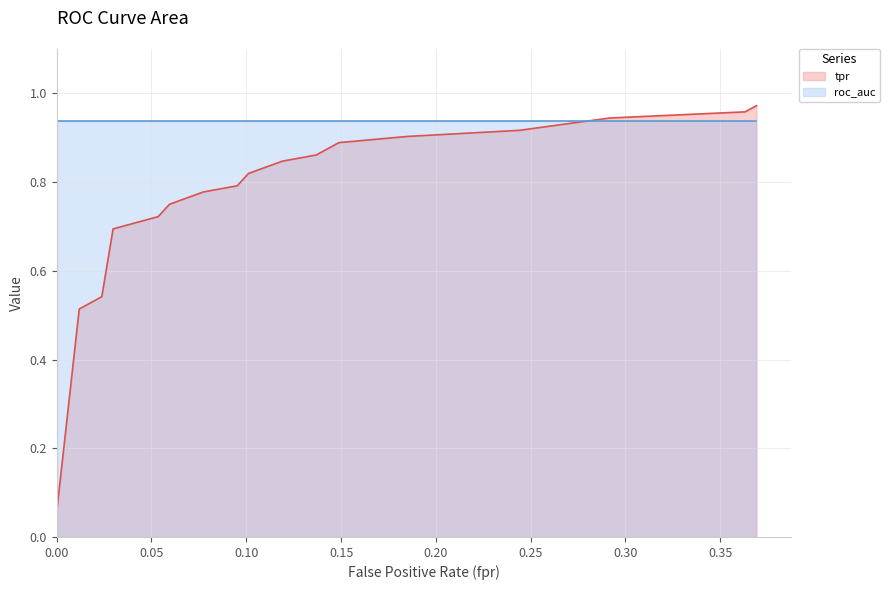

Is it true that roc_auc equals 0.3 at 3?

False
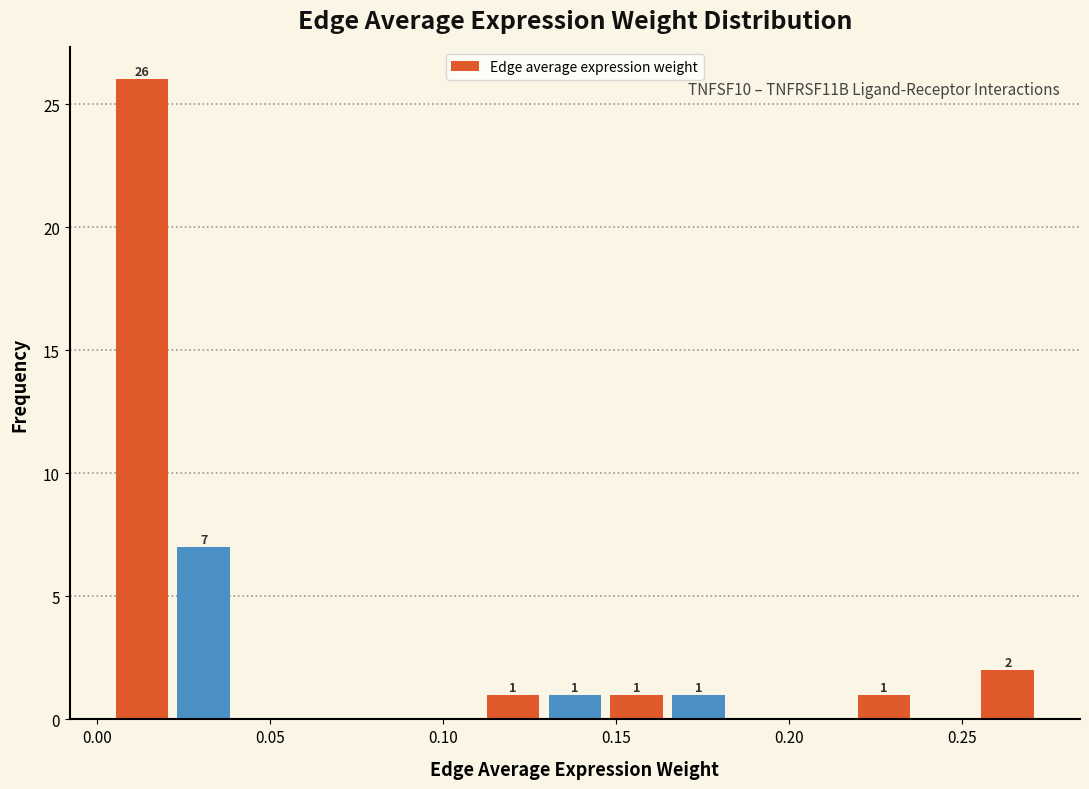

Read against the x-axis, roughly where is the centre of the tallest bar?

0.015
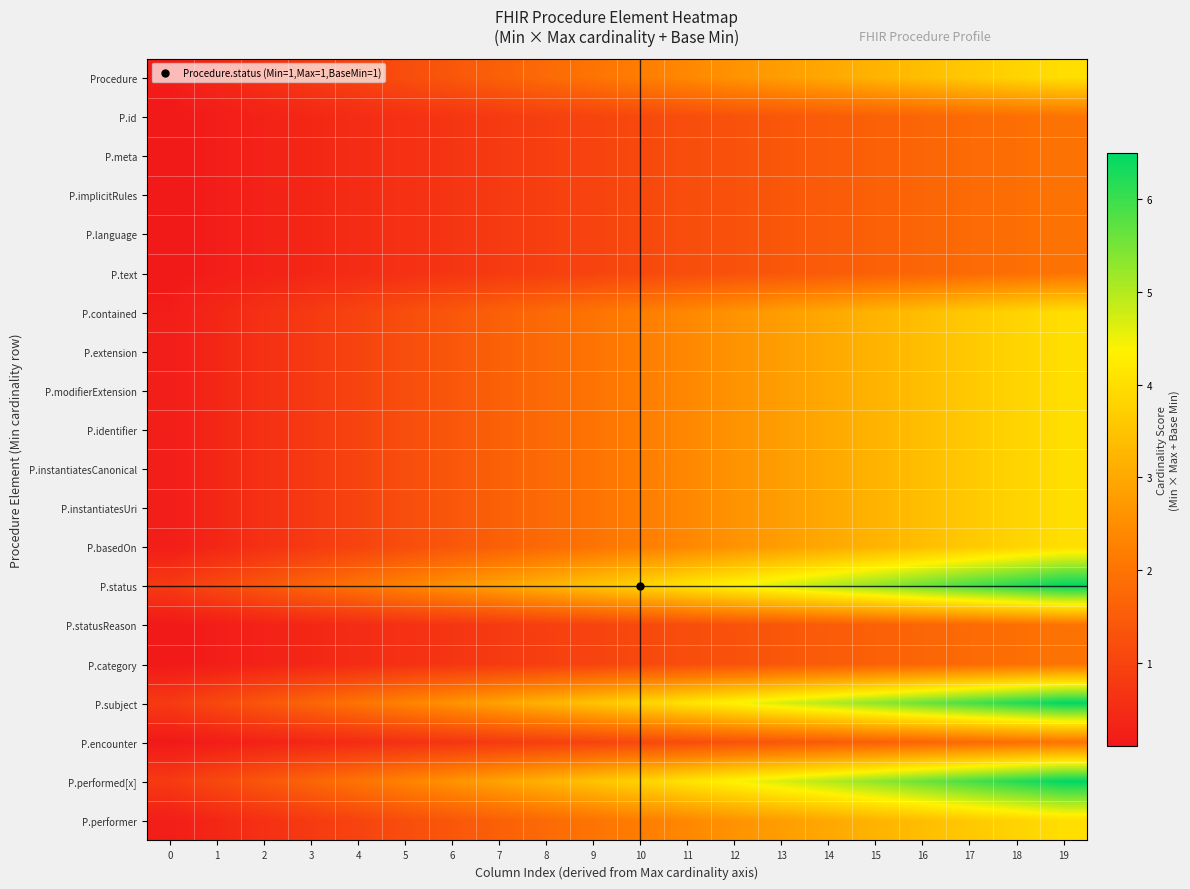

Rank the series at 16 from highest to lowest value.

P.status, P.subject, P.performed[x], Procedure, P.contained, P.extension, P.modifierExtension, P.identifier, P.instantiatesCanonical, P.instantiatesUri, P.basedOn, P.performer, P.id, P.meta, P.implicitRules, P.language, P.text, P.statusReason, P.category, P.encounter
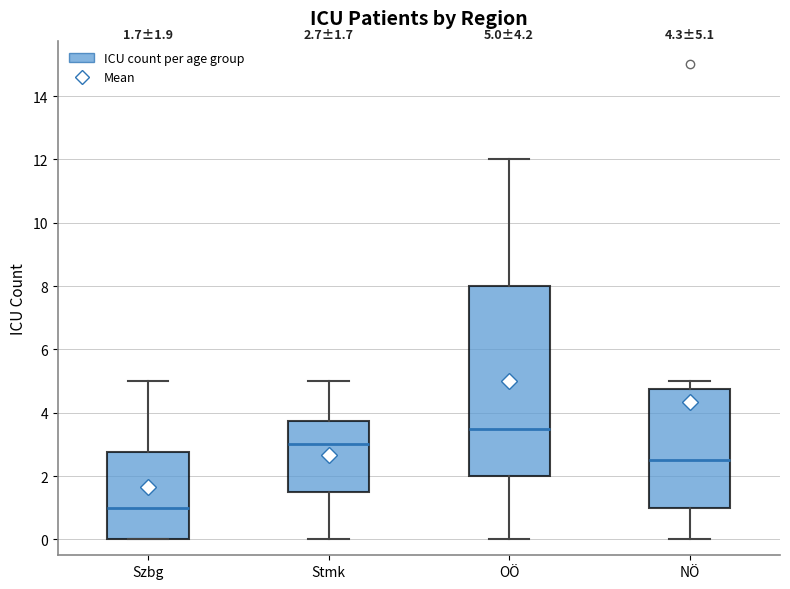

Comparing the boxes themselves (not the whiskers), which one is the tallest?

OÖ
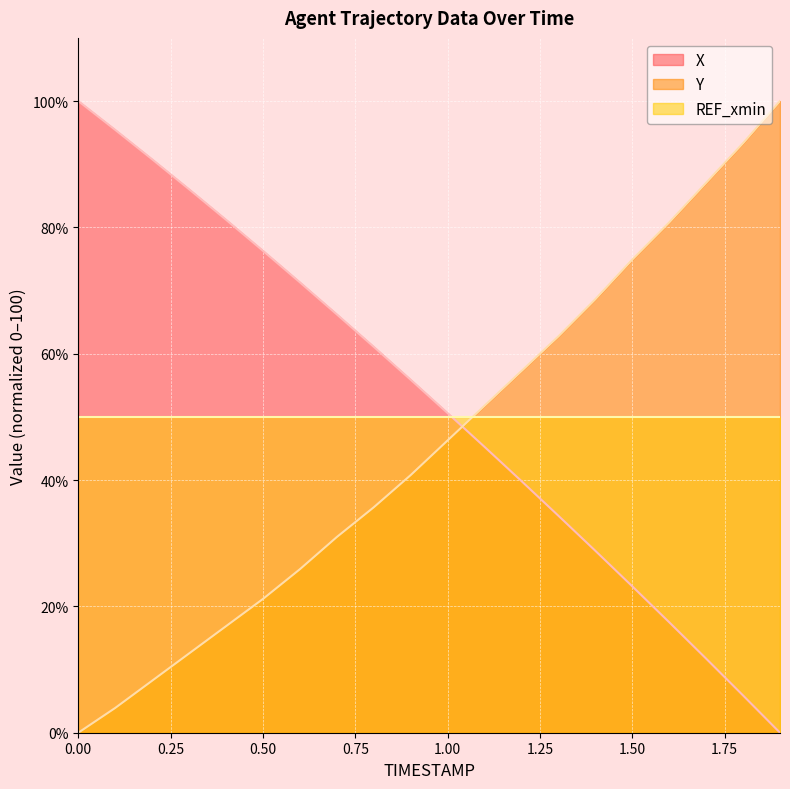

True or false: Y has a value of 116.1 at 1.4.

False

PROBLEM TO WORK ON: Copy every line of text in the material above word for word, leaving out the pictures.

YOUR RESPONSE:
Is it true that roc_auc equals 0.3 at 3?

False

Read against the x-axis, roughly where is the centre of the tallest bar?

0.015

Rank the series at 16 from highest to lowest value.

P.status, P.subject, P.performed[x], Procedure, P.contained, P.extension, P.modifierExtension, P.identifier, P.instantiatesCanonical, P.instantiatesUri, P.basedOn, P.performer, P.id, P.meta, P.implicitRules, P.language, P.text, P.statusReason, P.category, P.encounter

Comparing the boxes themselves (not the whiskers), which one is the tallest?

OÖ

True or false: Y has a value of 116.1 at 1.4.

False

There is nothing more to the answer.